Андрей медленно поднялся:
— Прямо сейчас?
— А когда ещё? На премьере? — она нервно усмехнулась. — Которую ты собирался от меня скрыть?
— Я собирался сказать... После первого показа. Если получится. Если не освищут...
— Не тяни. Давай, — она откинулась в кресле. — Удиви меня.
Андрей закрыл глаза, глубоко вздохнул. И вдруг его лицо изменилось — появилась какая-то особая одухотворённость, женственная пластика в движениях.
"Когда я думаю о своём призвании, я не боюсь жизни..." — голос стал мягче, в интонациях появились новые, незнакомые Ирине оттенки.
Она смотрела на мужа, не узнавая его. Куда делся её практичный, немного занудный Андрей с его вечными таблицами и отчётами? Перед ней стояла немолодая актриса, всё ещё красивая, отчаянно цепляющаяся за ускользающую молодость...
— "...я чувствую, что я моложе всех вас..." — в голосе зазвучали слёзы, и Ирина с удивлением поняла, что у неё самой щиплет глаза.

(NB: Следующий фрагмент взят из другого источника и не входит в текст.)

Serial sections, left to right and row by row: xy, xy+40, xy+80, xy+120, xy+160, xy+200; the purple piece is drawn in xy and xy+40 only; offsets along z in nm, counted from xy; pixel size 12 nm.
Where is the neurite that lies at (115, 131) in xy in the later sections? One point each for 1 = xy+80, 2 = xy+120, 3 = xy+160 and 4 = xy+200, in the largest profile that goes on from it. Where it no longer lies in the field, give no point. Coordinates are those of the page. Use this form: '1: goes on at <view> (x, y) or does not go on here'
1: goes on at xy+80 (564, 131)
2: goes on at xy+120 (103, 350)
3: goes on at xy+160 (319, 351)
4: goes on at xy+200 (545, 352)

Андрей замолчал, тяжело дыша. Постепенно его лицо возвращало привычные черты, но что-то неуловимо изменилось — будто внутренний свет, вспыхнувший во время монолога, не хотел полностью гаснуть.
— Господи, — прошептала Ирина, — кто ты?
— Всё тот же я, — он криво улыбнулся. — Просто... другая грань.
— А как же работа? Карьера?
— А что работа? — он пожал плечами. — Я же не собираюсь бросать всё ради театра. Это просто... отдушина. Способ быть живым.
Ирина встала, подошла к шкафу. Осторожно коснулась тёмно-синей ткани:
— Дорогое?
— Взял в аренду на месяц. Для репетиций.
— М-да, — она вдруг рассмеялась, — а я-то думала... Боже, чего только не надумала! Каминг-аут, любовница, двойная жизнь...
— Ну, двойная жизнь в каком-то смысле есть, — он подошёл сзади, обнял за плечи. — Прости, что не сказал сразу. Я правда боялся...
— Знаешь что? — она повернулась к нему. — Поеду-ка я завтра в химчистку.
— Зачем?
— Смокинг забрать. Раз уж он в багажнике... Будешь носить на работу. А вечером... — она помолчала. — А вечером можешь быть кем хочешь. Хоть Аркадиной, хоть Гамлетом.
— Правда?
— Правда. Только с одним условием.
— Каким?
— Возьмёшь меня на премьеру. Хочу видеть, как налоговый бухгалтер играет Нину Заречную.
Андрей рассмеялся, прижимая её к себе:
— Знаешь, а ведь Наталья Викторовна говорила, что им не хватает помощника костюмера...
— Даже не думай! — Ирина шутливо ткнула его в бок. — Я лучше в первом ряду посижу. С цветами.
— С розами?
— С чайками! Это же Чехов, в конце концов.
Они стояли у окна, обнявшись, и смотрели, как садится солнце. В шкафу покачивалось тёмно-синее платье — символ того, что иногда нужно снять привычную маску, чтобы остаться собой. А в багажнике машины ждал своего часа смокинг — напоминание о том, что у каждого из нас есть разные роли, и главное — играть их честно.
— Ужинать будешь? — спросила Ирина.
— Буду. Только... — он замялся.
— Что?
— Мне ещё монолог репетировать. Там такой момент сложный...
— Репетируй, — она улыбнулась. — Я пока в магазин схожу. И знаешь... Может, присмотрю тебе туфли под платье? А то в этих офисных как-то несолидно для Аркадиной.
Андрей просиял, и в этот момент Ирина поняла: она не потеряла мужа — она наконец-то узнала его настоящего. Со всеми его страхами, мечтами и тайными страстями. И, кажется, он ей даже больше нравился таким — живым, неидеальным, настоящим.